3 min Read

An Interview with DDA’s Joann De Guzman

Chasing your passion, wherever it leads

From the Philippines to Winnipeg to Vancouver, DDA’s Joann De Guzman tells a small part of her story

When she left Winnipeg and arrived in Vancouver without a guaranteed place to live or a job lined up, Joann De Guzman took a leap of faith.

“I packed my backpack and I said, ‘there has to be a better city where I can actually grow because I’m not growing here in Winnipeg. I just don’t see my future here.’ I packed the backpack and moved to B.C. without knowing anybody here, not having a place to stay. I landed at the airport at midnight and I’m like, ‘Okay, what’s next?'”

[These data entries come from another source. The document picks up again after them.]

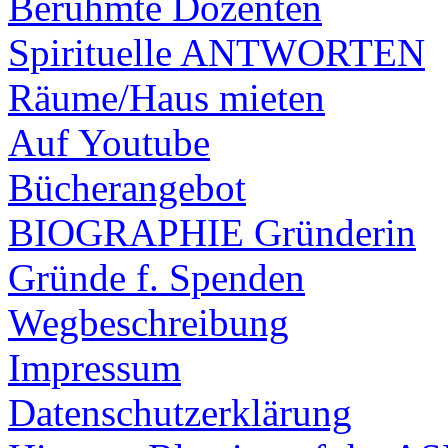
Berühmte Dozenten
Spirituelle ANTWORTEN
Räume/Haus mieten
Auf Youtube
Bücherangebot
BIOGRAPHIE Gründerin
Gründe f. Spenden
Wegbeschreibung
Impressum
Datenschutzerklärung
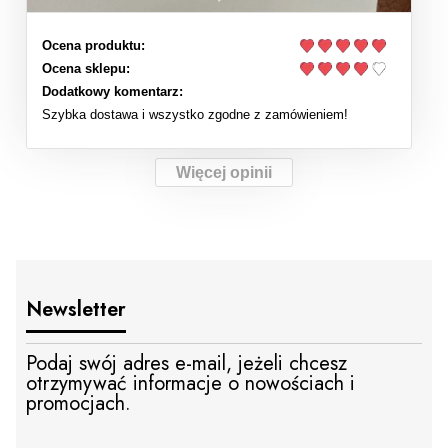
Ocena produktu:
Ocena sklepu:
Dodatkowy komentarz:
Szybka dostawa i wszystko zgodne z zamówieniem!
Więcej opinii
Newsletter
Podaj swój adres e-mail, jeżeli chcesz
otrzymywać informacje o nowościach i
promocjach.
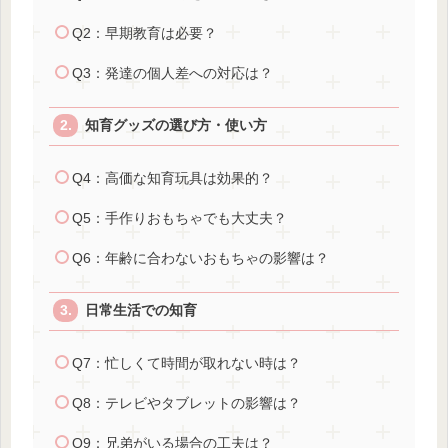
Q2：早期教育は必要？
Q3：発達の個人差への対応は？
知育グッズの選び方・使い方
Q4：高価な知育玩具は効果的？
Q5：手作りおもちゃでも大丈夫？
Q6：年齢に合わないおもちゃの影響は？
日常生活での知育
Q7：忙しくて時間が取れない時は？
Q8：テレビやタブレットの影響は？
Q9：兄弟がいる場合の工夫は？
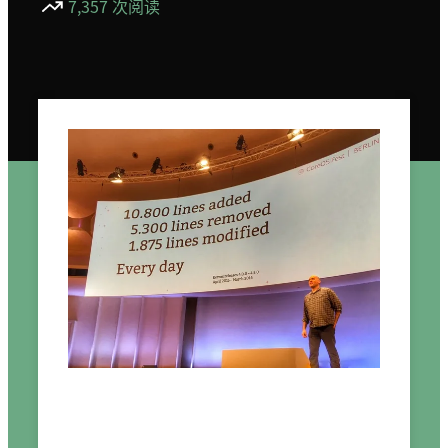
7,357 次阅读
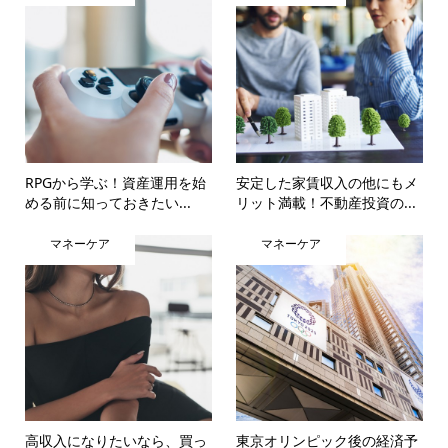
RPGから学ぶ！資産運用を始
安定した家賃収入の他にもメ
める前に知っておきたい...
リット満載！不動産投資の...
マネーケア
マネーケア
高収入になりたいなら、買っ
東京オリンピック後の経済予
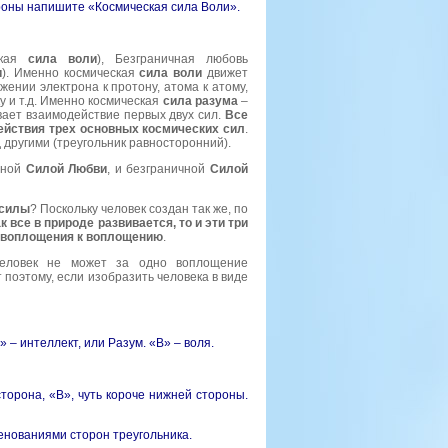
роны напишите «Космическая сила Воли».
ская
сила воли
), Безграничная любовь
и
). Именно космическая
сила воли
движет
жении электрона к протону, атома к атому,
ку и т.д. Именно космическая
сила разума
–
вает взаимодействие первых двух сил.
Все
ействия трех
основных космических сил
.
 другими (треугольник равносторонний).
чной
Силой
Любви
, и безграничной
Силой
 силы
? Поскольку человек создан так же, по
ак все в природе развивается, то и эти три
т воплощения к воплощению
.
человек не может за одно воплощение
 поэтому, если изобразить человека в виде
 – интеллект, или Разум. «В» – воля.
торона, «В», чуть короче нижней стороны.
енованиями сторон треугольника.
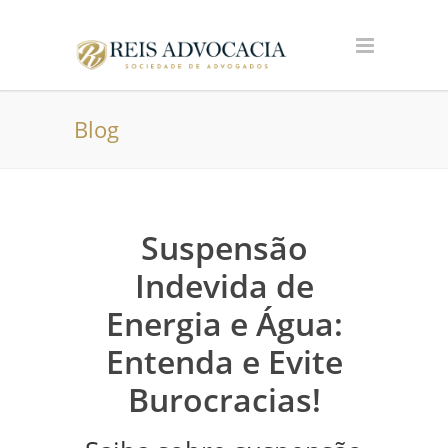
Blog
Suspensão
Indevida de
Energia e Água:
Entenda e Evite
Burocracias!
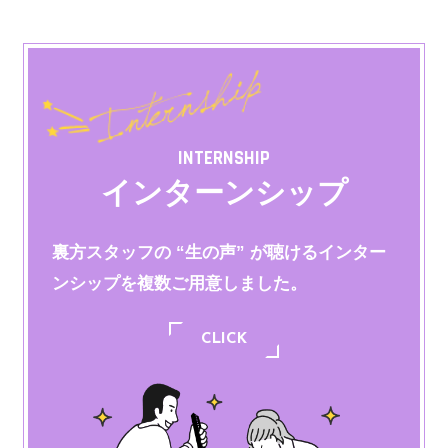
INTERNSHIP
インターンシップ
裏方スタッフの “生の声” が聴けるインター
ンシップを
複数ご用意しました。
CLICK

Joann would proceed from that place of uncertainty to multiple successful careers. From working in the media, to cooking, to computer programming and IT, to finance, she had developed a broad set of skills and experience that she could use to move into many different fields. But at the DDA, she found a place to do the kind of work she had been dreaming of since high school: care giving.

“It was just, you know, one of those things that just happen,” she says. “I found my way to DDA from a niece of mine, she actually was applying, she had an interview with DDA.”

Through the years, she had been doing health care volunteer work; all told, she had about 20 years of part time experience built up, and that was enough to get her foot in the door. And now she’s found a career that she finds deeply rewarding.

“The DDA is a people job, person to person,” Joann says. “You can measure your results. Working with people, you can actually see the interaction right then, you don’t have to wait until the end of the year for your boss to tell you if you did your job.”

If you want to get into care giving but lack formal education, Joann recommends volunteering to gain experience and learn how it all works. As for that it takes to do the job, she says that there’s one particular quality that all care givers need: compassion.

“[Care givers] need to know how much compassion they have. Because being compassionate and enjoying it, it’s just like, it’s the most important thing in this job,” she says. “If you have absolutely no compassion you, have nothing, because if you’re not compassionate enough you won’t understand anyone.”

Now with a packed schedule, a family, and multiple jobs, Joann is a long way from that young woman who stepped off the plane in a city she didn’t know. That leap of faith took her a lot further than she could have guessed, and now she’s following her passion to help people as a residential care worker. When we consider our own dreams and our own possible leaps of faith, we can often be deterred by a question: what if it doesn’t work out?

Joann’s success poses another: what if it does?